Плохо только, что ответные взоры полнились неважно скрываемой жалостью.
Верий скрипнул зубами и отогнал пораженческие мысли. Отдавать им это утро без боя он не намеревался. Верий подтянул штаны, и, пока подвязывал пояс, прикинул, чем заняться перед строевой. Внезапно захотелось пробежаться, чего он не делал уже очень давно.
При его приближении парочка часовых бухнула кулаками по нагрудным пластинам. Снулые лица, поникшие головы, держатся за копья так, будто без них тотчас рухнут и захрапят — одним словом, желторотики. Верий повторил их жест, улыбнулся отеческой улыбкой командира, на которую ни один часовой не купился.
— За императора и Триединых! — молодцевато гаркнул он.
— Аве! — в унисон ответили они, ткнув землю тупыми концами копий.
Верий прикинул, стоит ли вздрючить их за то, что они не потребовали пароль и цель выхода, однако махнул рукой и начал разминаться. Часовые со скукой смотрели, как он подпрыгивает на месте, разогреваясь перед пробежкой, машет руками, словно деревенский сумасшедший, потягивается и наклоняется. Когда Верий почувствовал, что готов, то рванул вниз по широкой тропе, петлявшей около речки.
В ней, как успели проверить легионеры, рыба водилась с избытком. Миновал группу тентов, паразитом приникшую к самому частоколу, отделённую от него лишь неглубоким, начатым недавно рвом. Нахмурился про себя. Может, стоило поговорить с Марком о том, чтобы погнать взашей всю эту свору прилипал — сводников с их шлюхами, надувал-купцов, продававших униремную мелочёвку за полновесные биремы, бестолковых самоучек-художников, что готовы за скромную плату изобразить рядового с жезлом легата, гадалок, которые предсказывали долгую и счастливую жизнь всякому, кто оставит в их карманах монеты, и невесть кого ещё.

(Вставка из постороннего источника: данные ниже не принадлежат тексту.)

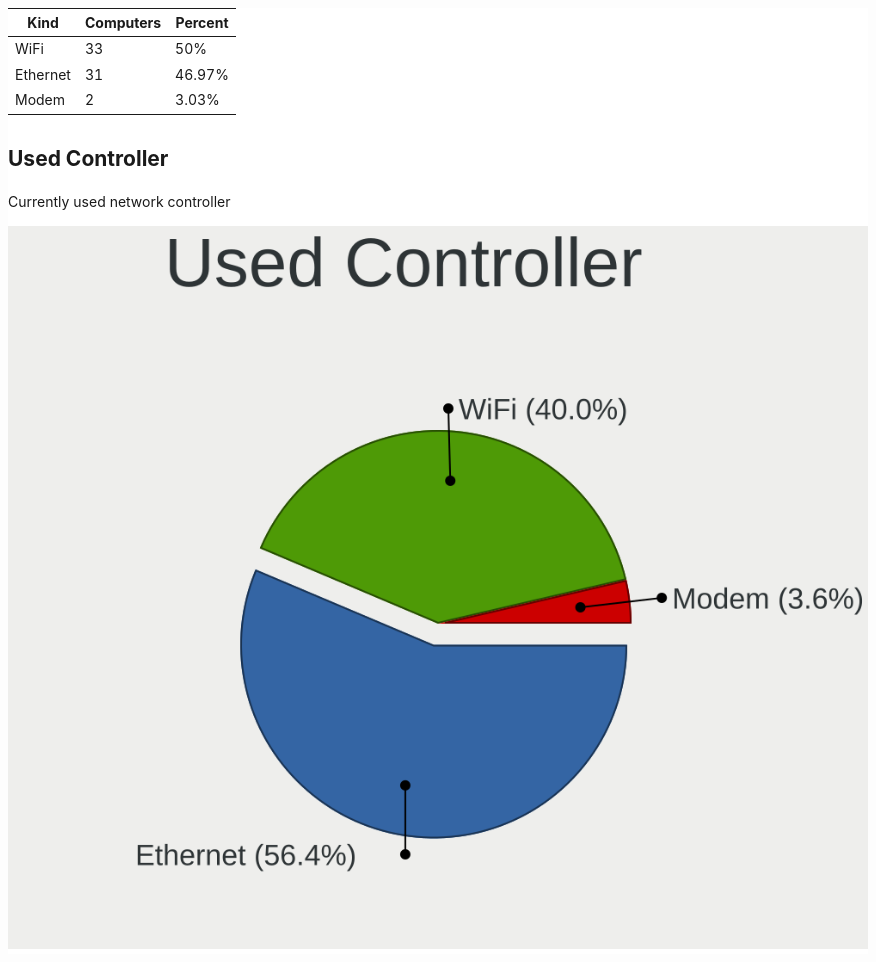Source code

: 
| Kind     | Computers | Percent |
|----------|-----------|---------|
| WiFi     | 33        | 50%     |
| Ethernet | 31        | 46.97%  |
| Modem    | 2         | 3.03%   |

Used Controller
---------------

Currently used network controller

![Used Controller](./images/pie_chart_bsd/net_used.svg)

Этот балаган развращал солдат на службе, а счастливчики с увольнительными могли потратить свободное время в городе неподалёку. Однако от него такое предложение, пожалуй, прозвучит лицемерно, и примипил только с недоумением покосится в ответ.
Меж тем дыхание сбилось от вони помойной кучи, в лёгких гулко заклокотал воздух. Верий кое-как унял одышку и свернул на развилке в сторону леса. Высокая трава захлопала по щиколоткам, мгновенно вымочив низ штанов в ночной росе. Когда дорога пошла в гору, лицо загорелось, и вернулась боль в горле.
Вот тропку перегородили камни, он криво вскочил на первый, замолотил руками, возвращая равновесие, перепрыгнул на второй, заскакал по песчанику. К ногам будто гири привязали, так сильно горели икры и ляжки, а по спине стекал водопад пота. Казалось, даже в ботинках хлюпало. Верий миновал последний булыжник, спрыгнул на землю, опасно покачнувшись, и выругался: боль прострелила лодыжку. С захлёбывающимися звуками, ощущая, как лицо корчится в страдальческом выражении, он шагом доковылял до вершины и остановился, чтобы полюбоваться видами — то есть, если по-честному, перевести дух.